# start of Data to use

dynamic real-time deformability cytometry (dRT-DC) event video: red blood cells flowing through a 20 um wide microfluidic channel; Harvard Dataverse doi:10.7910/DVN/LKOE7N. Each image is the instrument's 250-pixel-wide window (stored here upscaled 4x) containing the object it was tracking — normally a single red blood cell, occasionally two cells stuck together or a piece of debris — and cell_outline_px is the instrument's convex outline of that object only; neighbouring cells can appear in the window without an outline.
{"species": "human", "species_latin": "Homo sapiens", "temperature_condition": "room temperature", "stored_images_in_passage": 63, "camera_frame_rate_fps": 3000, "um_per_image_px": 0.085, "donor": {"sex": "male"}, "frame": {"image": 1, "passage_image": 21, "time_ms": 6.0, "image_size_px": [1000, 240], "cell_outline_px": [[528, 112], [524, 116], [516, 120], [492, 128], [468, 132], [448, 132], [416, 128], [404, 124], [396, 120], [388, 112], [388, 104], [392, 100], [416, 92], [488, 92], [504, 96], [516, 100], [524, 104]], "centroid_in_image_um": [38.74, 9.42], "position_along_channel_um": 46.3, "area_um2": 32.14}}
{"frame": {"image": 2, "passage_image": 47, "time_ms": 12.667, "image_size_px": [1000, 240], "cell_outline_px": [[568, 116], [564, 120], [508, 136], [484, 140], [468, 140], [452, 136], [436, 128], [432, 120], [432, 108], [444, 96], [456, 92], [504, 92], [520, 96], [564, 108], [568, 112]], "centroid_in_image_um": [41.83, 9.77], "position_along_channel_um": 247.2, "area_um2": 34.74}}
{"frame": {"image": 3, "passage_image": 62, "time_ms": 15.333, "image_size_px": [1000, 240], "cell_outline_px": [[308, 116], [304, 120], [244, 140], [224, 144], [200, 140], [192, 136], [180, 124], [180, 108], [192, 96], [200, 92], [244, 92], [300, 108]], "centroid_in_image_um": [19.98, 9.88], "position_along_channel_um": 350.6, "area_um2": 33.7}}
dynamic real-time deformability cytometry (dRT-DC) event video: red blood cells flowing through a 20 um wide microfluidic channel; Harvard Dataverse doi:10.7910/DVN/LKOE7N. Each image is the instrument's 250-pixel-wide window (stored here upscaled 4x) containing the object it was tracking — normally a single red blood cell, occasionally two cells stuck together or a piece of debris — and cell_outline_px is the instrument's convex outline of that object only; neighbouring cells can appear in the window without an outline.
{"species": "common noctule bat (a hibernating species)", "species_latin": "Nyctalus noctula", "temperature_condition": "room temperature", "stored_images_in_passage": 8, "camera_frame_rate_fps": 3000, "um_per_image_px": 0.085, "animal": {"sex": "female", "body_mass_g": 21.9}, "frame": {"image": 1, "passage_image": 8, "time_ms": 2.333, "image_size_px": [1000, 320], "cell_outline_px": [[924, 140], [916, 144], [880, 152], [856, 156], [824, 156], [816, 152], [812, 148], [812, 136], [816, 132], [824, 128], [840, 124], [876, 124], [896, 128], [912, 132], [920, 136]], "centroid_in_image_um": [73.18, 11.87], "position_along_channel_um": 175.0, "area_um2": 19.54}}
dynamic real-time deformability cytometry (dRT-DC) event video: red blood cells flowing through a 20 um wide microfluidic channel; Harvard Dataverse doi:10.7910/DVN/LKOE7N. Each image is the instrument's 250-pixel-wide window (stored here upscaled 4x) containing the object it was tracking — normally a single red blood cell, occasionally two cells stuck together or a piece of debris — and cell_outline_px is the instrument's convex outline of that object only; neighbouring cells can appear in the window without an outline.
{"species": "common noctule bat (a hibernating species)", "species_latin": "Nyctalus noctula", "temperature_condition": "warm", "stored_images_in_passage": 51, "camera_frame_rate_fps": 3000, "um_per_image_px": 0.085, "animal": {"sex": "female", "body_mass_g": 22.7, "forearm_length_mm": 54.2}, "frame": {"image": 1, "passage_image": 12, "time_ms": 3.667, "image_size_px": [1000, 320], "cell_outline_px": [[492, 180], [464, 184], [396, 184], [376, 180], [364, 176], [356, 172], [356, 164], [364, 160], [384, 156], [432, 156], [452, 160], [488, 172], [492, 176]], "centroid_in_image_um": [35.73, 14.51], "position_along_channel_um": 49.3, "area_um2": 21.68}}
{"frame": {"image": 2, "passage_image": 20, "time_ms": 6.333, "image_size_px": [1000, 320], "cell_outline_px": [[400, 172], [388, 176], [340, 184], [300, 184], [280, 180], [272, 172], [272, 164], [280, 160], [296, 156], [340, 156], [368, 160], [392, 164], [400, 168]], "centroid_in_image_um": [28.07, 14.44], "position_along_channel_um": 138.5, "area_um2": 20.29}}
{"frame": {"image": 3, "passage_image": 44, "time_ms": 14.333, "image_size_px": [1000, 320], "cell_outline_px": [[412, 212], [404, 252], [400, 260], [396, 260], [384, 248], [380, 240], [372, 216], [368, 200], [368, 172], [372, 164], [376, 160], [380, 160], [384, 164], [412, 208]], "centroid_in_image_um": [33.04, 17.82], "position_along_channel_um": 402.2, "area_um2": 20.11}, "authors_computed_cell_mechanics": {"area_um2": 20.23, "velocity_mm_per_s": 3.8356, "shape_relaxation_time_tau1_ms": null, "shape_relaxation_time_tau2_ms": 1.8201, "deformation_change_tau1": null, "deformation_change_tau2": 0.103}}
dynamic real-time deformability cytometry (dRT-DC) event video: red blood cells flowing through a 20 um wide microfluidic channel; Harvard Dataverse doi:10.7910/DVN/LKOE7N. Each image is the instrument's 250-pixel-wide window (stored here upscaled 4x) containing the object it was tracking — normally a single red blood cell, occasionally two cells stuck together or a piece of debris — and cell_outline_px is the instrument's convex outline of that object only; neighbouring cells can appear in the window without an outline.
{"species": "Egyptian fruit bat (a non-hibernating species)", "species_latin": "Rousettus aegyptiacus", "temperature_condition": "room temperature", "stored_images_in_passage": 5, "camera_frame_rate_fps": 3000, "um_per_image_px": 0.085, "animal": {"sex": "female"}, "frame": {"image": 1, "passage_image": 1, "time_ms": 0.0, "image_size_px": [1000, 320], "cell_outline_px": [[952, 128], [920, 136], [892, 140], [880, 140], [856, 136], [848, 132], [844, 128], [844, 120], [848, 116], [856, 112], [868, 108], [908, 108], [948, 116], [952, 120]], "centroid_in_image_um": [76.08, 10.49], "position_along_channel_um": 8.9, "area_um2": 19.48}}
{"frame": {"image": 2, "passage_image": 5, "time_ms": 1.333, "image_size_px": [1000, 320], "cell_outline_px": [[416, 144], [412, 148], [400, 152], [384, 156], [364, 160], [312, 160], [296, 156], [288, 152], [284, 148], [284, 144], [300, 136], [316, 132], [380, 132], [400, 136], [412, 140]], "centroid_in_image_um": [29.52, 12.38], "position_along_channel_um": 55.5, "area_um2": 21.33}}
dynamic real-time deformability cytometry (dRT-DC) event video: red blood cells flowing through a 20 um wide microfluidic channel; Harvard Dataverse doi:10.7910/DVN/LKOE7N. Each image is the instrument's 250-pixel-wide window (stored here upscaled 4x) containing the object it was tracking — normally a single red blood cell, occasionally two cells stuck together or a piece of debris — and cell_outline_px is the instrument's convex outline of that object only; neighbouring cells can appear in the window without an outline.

# end of Data to use

Brief: Restate each record exactly as written.

Response:
dynamic real-time deformability cytometry (dRT-DC) event video: red blood cells flowing through a 20 um wide microfluidic channel; Harvard Dataverse doi:10.7910/DVN/LKOE7N. Each image is the instrument's 250-pixel-wide window (stored here upscaled 4x) containing the object it was tracking — normally a single red blood cell, occasionally two cells stuck together or a piece of debris — and cell_outline_px is the instrument's convex outline of that object only; neighbouring cells can appear in the window without an outline.
{"species": "human", "species_latin": "Homo sapiens", "temperature_condition": "room temperature", "stored_images_in_passage": 63, "camera_frame_rate_fps": 3000, "um_per_image_px": 0.085, "donor": {"sex": "male"}, "frame": {"image": 1, "passage_image": 21, "time_ms": 6.0, "image_size_px": [1000, 240], "cell_outline_px": [[528, 112], [524, 116], [516, 120], [492, 128], [468, 132], [448, 132], [416, 128], [404, 124], [396, 120], [388, 112], [388, 104], [392, 100], [416, 92], [488, 92], [504, 96], [516, 100], [524, 104]], "centroid_in_image_um": [38.74, 9.42], "position_along_channel_um": 46.3, "area_um2": 32.14}}
{"frame": {"image": 2, "passage_image": 47, "time_ms": 12.667, "image_size_px": [1000, 240], "cell_outline_px": [[568, 116], [564, 120], [508, 136], [484, 140], [468, 140], [452, 136], [436, 128], [432, 120], [432, 108], [444, 96], [456, 92], [504, 92], [520, 96], [564, 108], [568, 112]], "centroid_in_image_um": [41.83, 9.77], "position_along_channel_um": 247.2, "area_um2": 34.74}}
{"frame": {"image": 3, "passage_image": 62, "time_ms": 15.333, "image_size_px": [1000, 240], "cell_outline_px": [[308, 116], [304, 120], [244, 140], [224, 144], [200, 140], [192, 136], [180, 124], [180, 108], [192, 96], [200, 92], [244, 92], [300, 108]], "centroid_in_image_um": [19.98, 9.88], "position_along_channel_um": 350.6, "area_um2": 33.7}}
dynamic real-time deformability cytometry (dRT-DC) event video: red blood cells flowing through a 20 um wide microfluidic channel; Harvard Dataverse doi:10.7910/DVN/LKOE7N. Each image is the instrument's 250-pixel-wide window (stored here upscaled 4x) containing the object it was tracking — normally a single red blood cell, occasionally two cells stuck together or a piece of debris — and cell_outline_px is the instrument's convex outline of that object only; neighbouring cells can appear in the window without an outline.
{"species": "common noctule bat (a hibernating species)", "species_latin": "Nyctalus noctula", "temperature_condition": "room temperature", "stored_images_in_passage": 8, "camera_frame_rate_fps": 3000, "um_per_image_px": 0.085, "animal": {"sex": "female", "body_mass_g": 21.9}, "frame": {"image": 1, "passage_image": 8, "time_ms": 2.333, "image_size_px": [1000, 320], "cell_outline_px": [[924, 140], [916, 144], [880, 152], [856, 156], [824, 156], [816, 152], [812, 148], [812, 136], [816, 132], [824, 128], [840, 124], [876, 124], [896, 128], [912, 132], [920, 136]], "centroid_in_image_um": [73.18, 11.87], "position_along_channel_um": 175.0, "area_um2": 19.54}}
dynamic real-time deformability cytometry (dRT-DC) event video: red blood cells flowing through a 20 um wide microfluidic channel; Harvard Dataverse doi:10.7910/DVN/LKOE7N. Each image is the instrument's 250-pixel-wide window (stored here upscaled 4x) containing the object it was tracking — normally a single red blood cell, occasionally two cells stuck together or a piece of debris — and cell_outline_px is the instrument's convex outline of that object only; neighbouring cells can appear in the window without an outline.
{"species": "common noctule bat (a hibernating species)", "species_latin": "Nyctalus noctula", "temperature_condition": "warm", "stored_images_in_passage": 51, "camera_frame_rate_fps": 3000, "um_per_image_px": 0.085, "animal": {"sex": "female", "body_mass_g": 22.7, "forearm_length_mm": 54.2}, "frame": {"image": 1, "passage_image": 12, "time_ms": 3.667, "image_size_px": [1000, 320], "cell_outline_px": [[492, 180], [464, 184], [396, 184], [376, 180], [364, 176], [356, 172], [356, 164], [364, 160], [384, 156], [432, 156], [452, 160], [488, 172], [492, 176]], "centroid_in_image_um": [35.73, 14.51], "position_along_channel_um": 49.3, "area_um2": 21.68}}
{"frame": {"image": 2, "passage_image": 20, "time_ms": 6.333, "image_size_px": [1000, 320], "cell_outline_px": [[400, 172], [388, 176], [340, 184], [300, 184], [280, 180], [272, 172], [272, 164], [280, 160], [296, 156], [340, 156], [368, 160], [392, 164], [400, 168]], "centroid_in_image_um": [28.07, 14.44], "position_along_channel_um": 138.5, "area_um2": 20.29}}
{"frame": {"image": 3, "passage_image": 44, "time_ms": 14.333, "image_size_px": [1000, 320], "cell_outline_px": [[412, 212], [404, 252], [400, 260], [396, 260], [384, 248], [380, 240], [372, 216], [368, 200], [368, 172], [372, 164], [376, 160], [380, 160], [384, 164], [412, 208]], "centroid_in_image_um": [33.04, 17.82], "position_along_channel_um": 402.2, "area_um2": 20.11}, "authors_computed_cell_mechanics": {"area_um2": 20.23, "velocity_mm_per_s": 3.8356, "shape_relaxation_time_tau1_ms": null, "shape_relaxation_time_tau2_ms": 1.8201, "deformation_change_tau1": null, "deformation_change_tau2": 0.103}}
dynamic real-time deformability cytometry (dRT-DC) event video: red blood cells flowing through a 20 um wide microfluidic channel; Harvard Dataverse doi:10.7910/DVN/LKOE7N. Each image is the instrument's 250-pixel-wide window (stored here upscaled 4x) containing the object it was tracking — normally a single red blood cell, occasionally two cells stuck together or a piece of debris — and cell_outline_px is the instrument's convex outline of that object only; neighbouring cells can appear in the window without an outline.
{"species": "Egyptian fruit bat (a non-hibernating species)", "species_latin": "Rousettus aegyptiacus", "temperature_condition": "room temperature", "stored_images_in_passage": 5, "camera_frame_rate_fps": 3000, "um_per_image_px": 0.085, "animal": {"sex": "female"}, "frame": {"image": 1, "passage_image": 1, "time_ms": 0.0, "image_size_px": [1000, 320], "cell_outline_px": [[952, 128], [920, 136], [892, 140], [880, 140], [856, 136], [848, 132], [844, 128], [844, 120], [848, 116], [856, 112], [868, 108], [908, 108], [948, 116], [952, 120]], "centroid_in_image_um": [76.08, 10.49], "position_along_channel_um": 8.9, "area_um2": 19.48}}
{"frame": {"image": 2, "passage_image": 5, "time_ms": 1.333, "image_size_px": [1000, 320], "cell_outline_px": [[416, 144], [412, 148], [400, 152], [384, 156], [364, 160], [312, 160], [296, 156], [288, 152], [284, 148], [284, 144], [300, 136], [316, 132], [380, 132], [400, 136], [412, 140]], "centroid_in_image_um": [29.52, 12.38], "position_along_channel_um": 55.5, "area_um2": 21.33}}
dynamic real-time deformability cytometry (dRT-DC) event video: red blood cells flowing through a 20 um wide microfluidic channel; Harvard Dataverse doi:10.7910/DVN/LKOE7N. Each image is the instrument's 250-pixel-wide window (stored here upscaled 4x) containing the object it was tracking — normally a single red blood cell, occasionally two cells stuck together or a piece of debris — and cell_outline_px is the instrument's convex outline of that object only; neighbouring cells can appear in the window without an outline.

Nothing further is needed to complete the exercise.